(Records from a data collection)

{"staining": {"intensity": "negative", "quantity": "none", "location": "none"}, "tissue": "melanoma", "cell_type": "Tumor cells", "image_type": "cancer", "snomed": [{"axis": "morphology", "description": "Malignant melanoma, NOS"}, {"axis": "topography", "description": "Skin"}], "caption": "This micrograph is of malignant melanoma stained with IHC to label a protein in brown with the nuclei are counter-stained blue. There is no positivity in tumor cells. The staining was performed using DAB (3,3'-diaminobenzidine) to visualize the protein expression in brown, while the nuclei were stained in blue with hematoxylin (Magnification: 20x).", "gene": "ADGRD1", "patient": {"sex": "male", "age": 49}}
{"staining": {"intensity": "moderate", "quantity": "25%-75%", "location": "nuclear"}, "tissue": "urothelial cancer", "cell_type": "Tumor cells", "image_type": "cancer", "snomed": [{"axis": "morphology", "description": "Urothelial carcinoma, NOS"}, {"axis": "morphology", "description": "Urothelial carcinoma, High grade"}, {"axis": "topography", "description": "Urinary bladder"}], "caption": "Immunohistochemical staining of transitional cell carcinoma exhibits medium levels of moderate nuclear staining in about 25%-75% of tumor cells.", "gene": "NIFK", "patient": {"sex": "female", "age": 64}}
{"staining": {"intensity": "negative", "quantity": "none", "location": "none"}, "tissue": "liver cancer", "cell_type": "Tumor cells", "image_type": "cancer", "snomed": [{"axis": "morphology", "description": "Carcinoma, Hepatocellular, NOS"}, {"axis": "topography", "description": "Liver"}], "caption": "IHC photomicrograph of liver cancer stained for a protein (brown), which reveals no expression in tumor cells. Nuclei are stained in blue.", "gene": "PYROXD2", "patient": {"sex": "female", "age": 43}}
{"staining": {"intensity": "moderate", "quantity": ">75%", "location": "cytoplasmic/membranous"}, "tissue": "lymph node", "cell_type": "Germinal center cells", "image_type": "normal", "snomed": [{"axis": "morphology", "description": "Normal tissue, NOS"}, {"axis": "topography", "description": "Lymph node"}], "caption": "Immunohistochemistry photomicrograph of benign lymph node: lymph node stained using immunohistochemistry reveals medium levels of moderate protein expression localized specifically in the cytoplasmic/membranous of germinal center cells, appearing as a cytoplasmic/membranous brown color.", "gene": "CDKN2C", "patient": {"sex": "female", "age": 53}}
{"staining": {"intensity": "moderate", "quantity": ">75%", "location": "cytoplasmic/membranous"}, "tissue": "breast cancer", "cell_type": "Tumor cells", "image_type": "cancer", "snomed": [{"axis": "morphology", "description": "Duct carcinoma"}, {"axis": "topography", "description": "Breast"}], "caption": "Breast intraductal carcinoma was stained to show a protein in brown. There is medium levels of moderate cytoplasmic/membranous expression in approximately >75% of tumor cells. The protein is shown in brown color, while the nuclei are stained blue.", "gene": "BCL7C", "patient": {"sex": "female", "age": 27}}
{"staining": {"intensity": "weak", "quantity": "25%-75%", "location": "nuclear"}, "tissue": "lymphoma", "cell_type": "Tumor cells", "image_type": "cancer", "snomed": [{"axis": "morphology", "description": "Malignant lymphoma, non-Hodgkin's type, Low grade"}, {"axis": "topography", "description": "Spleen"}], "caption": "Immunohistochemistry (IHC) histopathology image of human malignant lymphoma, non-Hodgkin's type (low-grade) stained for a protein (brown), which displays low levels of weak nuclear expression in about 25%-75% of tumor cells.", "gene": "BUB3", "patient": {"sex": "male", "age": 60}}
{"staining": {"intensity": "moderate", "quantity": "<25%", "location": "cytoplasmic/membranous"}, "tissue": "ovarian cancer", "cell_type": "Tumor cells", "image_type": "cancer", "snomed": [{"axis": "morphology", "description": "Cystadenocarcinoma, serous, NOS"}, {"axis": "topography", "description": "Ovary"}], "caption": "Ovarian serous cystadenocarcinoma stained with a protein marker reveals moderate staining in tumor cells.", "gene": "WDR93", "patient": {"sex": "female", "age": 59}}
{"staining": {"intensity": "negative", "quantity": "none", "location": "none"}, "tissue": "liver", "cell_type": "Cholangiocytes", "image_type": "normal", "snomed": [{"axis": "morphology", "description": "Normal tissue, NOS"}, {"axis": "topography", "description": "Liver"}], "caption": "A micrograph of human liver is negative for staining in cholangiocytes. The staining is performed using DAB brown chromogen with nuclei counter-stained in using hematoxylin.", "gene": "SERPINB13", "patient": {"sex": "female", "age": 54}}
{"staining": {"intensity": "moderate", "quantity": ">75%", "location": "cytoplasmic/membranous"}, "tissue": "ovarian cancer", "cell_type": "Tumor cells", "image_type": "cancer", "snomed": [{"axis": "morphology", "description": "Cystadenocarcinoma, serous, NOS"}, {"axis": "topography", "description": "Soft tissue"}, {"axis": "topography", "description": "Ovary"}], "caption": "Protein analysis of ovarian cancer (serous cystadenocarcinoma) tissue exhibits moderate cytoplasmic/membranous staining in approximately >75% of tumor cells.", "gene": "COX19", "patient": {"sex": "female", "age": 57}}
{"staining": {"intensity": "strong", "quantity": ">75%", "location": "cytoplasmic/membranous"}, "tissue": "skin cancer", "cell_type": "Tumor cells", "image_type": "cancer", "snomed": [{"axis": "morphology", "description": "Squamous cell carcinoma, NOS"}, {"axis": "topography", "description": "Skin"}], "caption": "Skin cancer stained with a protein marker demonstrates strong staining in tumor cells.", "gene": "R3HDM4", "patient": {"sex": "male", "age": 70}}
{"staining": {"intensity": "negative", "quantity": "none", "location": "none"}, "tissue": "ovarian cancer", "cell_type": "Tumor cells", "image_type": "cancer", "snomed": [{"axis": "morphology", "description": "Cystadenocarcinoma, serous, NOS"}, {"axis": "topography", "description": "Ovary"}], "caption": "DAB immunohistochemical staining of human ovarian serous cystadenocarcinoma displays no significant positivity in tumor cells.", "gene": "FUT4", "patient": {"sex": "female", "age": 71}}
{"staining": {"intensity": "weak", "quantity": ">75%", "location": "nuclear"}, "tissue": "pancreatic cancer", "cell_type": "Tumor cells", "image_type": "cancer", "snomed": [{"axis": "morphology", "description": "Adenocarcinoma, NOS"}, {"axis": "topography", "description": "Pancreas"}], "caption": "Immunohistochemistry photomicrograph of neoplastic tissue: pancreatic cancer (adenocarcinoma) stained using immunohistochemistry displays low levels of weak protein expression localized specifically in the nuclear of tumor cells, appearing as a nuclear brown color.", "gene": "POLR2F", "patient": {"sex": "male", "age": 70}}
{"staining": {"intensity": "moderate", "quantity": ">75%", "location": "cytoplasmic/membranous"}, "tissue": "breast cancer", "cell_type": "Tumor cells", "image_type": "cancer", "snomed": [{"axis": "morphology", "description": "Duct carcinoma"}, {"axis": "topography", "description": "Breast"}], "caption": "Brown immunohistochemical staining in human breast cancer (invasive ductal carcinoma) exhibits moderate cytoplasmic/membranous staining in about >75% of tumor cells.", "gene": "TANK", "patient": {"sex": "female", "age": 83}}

▶ Exercise prompt:
All of the records need to be returned exactly as they are.

▶ Reply:
{"staining": {"intensity": "negative", "quantity": "none", "location": "none"}, "tissue": "melanoma", "cell_type": "Tumor cells", "image_type": "cancer", "snomed": [{"axis": "morphology", "description": "Malignant melanoma, NOS"}, {"axis": "topography", "description": "Skin"}], "caption": "This micrograph is of malignant melanoma stained with IHC to label a protein in brown with the nuclei are counter-stained blue. There is no positivity in tumor cells. The staining was performed using DAB (3,3'-diaminobenzidine) to visualize the protein expression in brown, while the nuclei were stained in blue with hematoxylin (Magnification: 20x).", "gene": "ADGRD1", "patient": {"sex": "male", "age": 49}}
{"staining": {"intensity": "moderate", "quantity": "25%-75%", "location": "nuclear"}, "tissue": "urothelial cancer", "cell_type": "Tumor cells", "image_type": "cancer", "snomed": [{"axis": "morphology", "description": "Urothelial carcinoma, NOS"}, {"axis": "morphology", "description": "Urothelial carcinoma, High grade"}, {"axis": "topography", "description": "Urinary bladder"}], "caption": "Immunohistochemical staining of transitional cell carcinoma exhibits medium levels of moderate nuclear staining in about 25%-75% of tumor cells.", "gene": "NIFK", "patient": {"sex": "female", "age": 64}}
{"staining": {"intensity": "negative", "quantity": "none", "location": "none"}, "tissue": "liver cancer", "cell_type": "Tumor cells", "image_type": "cancer", "snomed": [{"axis": "morphology", "description": "Carcinoma, Hepatocellular, NOS"}, {"axis": "topography", "description": "Liver"}], "caption": "IHC photomicrograph of liver cancer stained for a protein (brown), which reveals no expression in tumor cells. Nuclei are stained in blue.", "gene": "PYROXD2", "patient": {"sex": "female", "age": 43}}
{"staining": {"intensity": "moderate", "quantity": ">75%", "location": "cytoplasmic/membranous"}, "tissue": "lymph node", "cell_type": "Germinal center cells", "image_type": "normal", "snomed": [{"axis": "morphology", "description": "Normal tissue, NOS"}, {"axis": "topography", "description": "Lymph node"}], "caption": "Immunohistochemistry photomicrograph of benign lymph node: lymph node stained using immunohistochemistry reveals medium levels of moderate protein expression localized specifically in the cytoplasmic/membranous of germinal center cells, appearing as a cytoplasmic/membranous brown color.", "gene": "CDKN2C", "patient": {"sex": "female", "age": 53}}
{"staining": {"intensity": "moderate", "quantity": ">75%", "location": "cytoplasmic/membranous"}, "tissue": "breast cancer", "cell_type": "Tumor cells", "image_type": "cancer", "snomed": [{"axis": "morphology", "description": "Duct carcinoma"}, {"axis": "topography", "description": "Breast"}], "caption": "Breast intraductal carcinoma was stained to show a protein in brown. There is medium levels of moderate cytoplasmic/membranous expression in approximately >75% of tumor cells. The protein is shown in brown color, while the nuclei are stained blue.", "gene": "BCL7C", "patient": {"sex": "female", "age": 27}}
{"staining": {"intensity": "weak", "quantity": "25%-75%", "location": "nuclear"}, "tissue": "lymphoma", "cell_type": "Tumor cells", "image_type": "cancer", "snomed": [{"axis": "morphology", "description": "Malignant lymphoma, non-Hodgkin's type, Low grade"}, {"axis": "topography", "description": "Spleen"}], "caption": "Immunohistochemistry (IHC) histopathology image of human malignant lymphoma, non-Hodgkin's type (low-grade) stained for a protein (brown), which displays low levels of weak nuclear expression in about 25%-75% of tumor cells.", "gene": "BUB3", "patient": {"sex": "male", "age": 60}}
{"staining": {"intensity": "moderate", "quantity": "<25%", "location": "cytoplasmic/membranous"}, "tissue": "ovarian cancer", "cell_type": "Tumor cells", "image_type": "cancer", "snomed": [{"axis": "morphology", "description": "Cystadenocarcinoma, serous, NOS"}, {"axis": "topography", "description": "Ovary"}], "caption": "Ovarian serous cystadenocarcinoma stained with a protein marker reveals moderate staining in tumor cells.", "gene": "WDR93", "patient": {"sex": "female", "age": 59}}
{"staining": {"intensity": "negative", "quantity": "none", "location": "none"}, "tissue": "liver", "cell_type": "Cholangiocytes", "image_type": "normal", "snomed": [{"axis": "morphology", "description": "Normal tissue, NOS"}, {"axis": "topography", "description": "Liver"}], "caption": "A micrograph of human liver is negative for staining in cholangiocytes. The staining is performed using DAB brown chromogen with nuclei counter-stained in using hematoxylin.", "gene": "SERPINB13", "patient": {"sex": "female", "age": 54}}
{"staining": {"intensity": "moderate", "quantity": ">75%", "location": "cytoplasmic/membranous"}, "tissue": "ovarian cancer", "cell_type": "Tumor cells", "image_type": "cancer", "snomed": [{"axis": "morphology", "description": "Cystadenocarcinoma, serous, NOS"}, {"axis": "topography", "description": "Soft tissue"}, {"axis": "topography", "description": "Ovary"}], "caption": "Protein analysis of ovarian cancer (serous cystadenocarcinoma) tissue exhibits moderate cytoplasmic/membranous staining in approximately >75% of tumor cells.", "gene": "COX19", "patient": {"sex": "female", "age": 57}}
{"staining": {"intensity": "strong", "quantity": ">75%", "location": "cytoplasmic/membranous"}, "tissue": "skin cancer", "cell_type": "Tumor cells", "image_type": "cancer", "snomed": [{"axis": "morphology", "description": "Squamous cell carcinoma, NOS"}, {"axis": "topography", "description": "Skin"}], "caption": "Skin cancer stained with a protein marker demonstrates strong staining in tumor cells.", "gene": "R3HDM4", "patient": {"sex": "male", "age": 70}}
{"staining": {"intensity": "negative", "quantity": "none", "location": "none"}, "tissue": "ovarian cancer", "cell_type": "Tumor cells", "image_type": "cancer", "snomed": [{"axis": "morphology", "description": "Cystadenocarcinoma, serous, NOS"}, {"axis": "topography", "description": "Ovary"}], "caption": "DAB immunohistochemical staining of human ovarian serous cystadenocarcinoma displays no significant positivity in tumor cells.", "gene": "FUT4", "patient": {"sex": "female", "age": 71}}
{"staining": {"intensity": "weak", "quantity": ">75%", "location": "nuclear"}, "tissue": "pancreatic cancer", "cell_type": "Tumor cells", "image_type": "cancer", "snomed": [{"axis": "morphology", "description": "Adenocarcinoma, NOS"}, {"axis": "topography", "description": "Pancreas"}], "caption": "Immunohistochemistry photomicrograph of neoplastic tissue: pancreatic cancer (adenocarcinoma) stained using immunohistochemistry displays low levels of weak protein expression localized specifically in the nuclear of tumor cells, appearing as a nuclear brown color.", "gene": "POLR2F", "patient": {"sex": "male", "age": 70}}
{"staining": {"intensity": "moderate", "quantity": ">75%", "location": "cytoplasmic/membranous"}, "tissue": "breast cancer", "cell_type": "Tumor cells", "image_type": "cancer", "snomed": [{"axis": "morphology", "description": "Duct carcinoma"}, {"axis": "topography", "description": "Breast"}], "caption": "Brown immunohistochemical staining in human breast cancer (invasive ductal carcinoma) exhibits moderate cytoplasmic/membranous staining in about >75% of tumor cells.", "gene": "TANK", "patient": {"sex": "female", "age": 83}}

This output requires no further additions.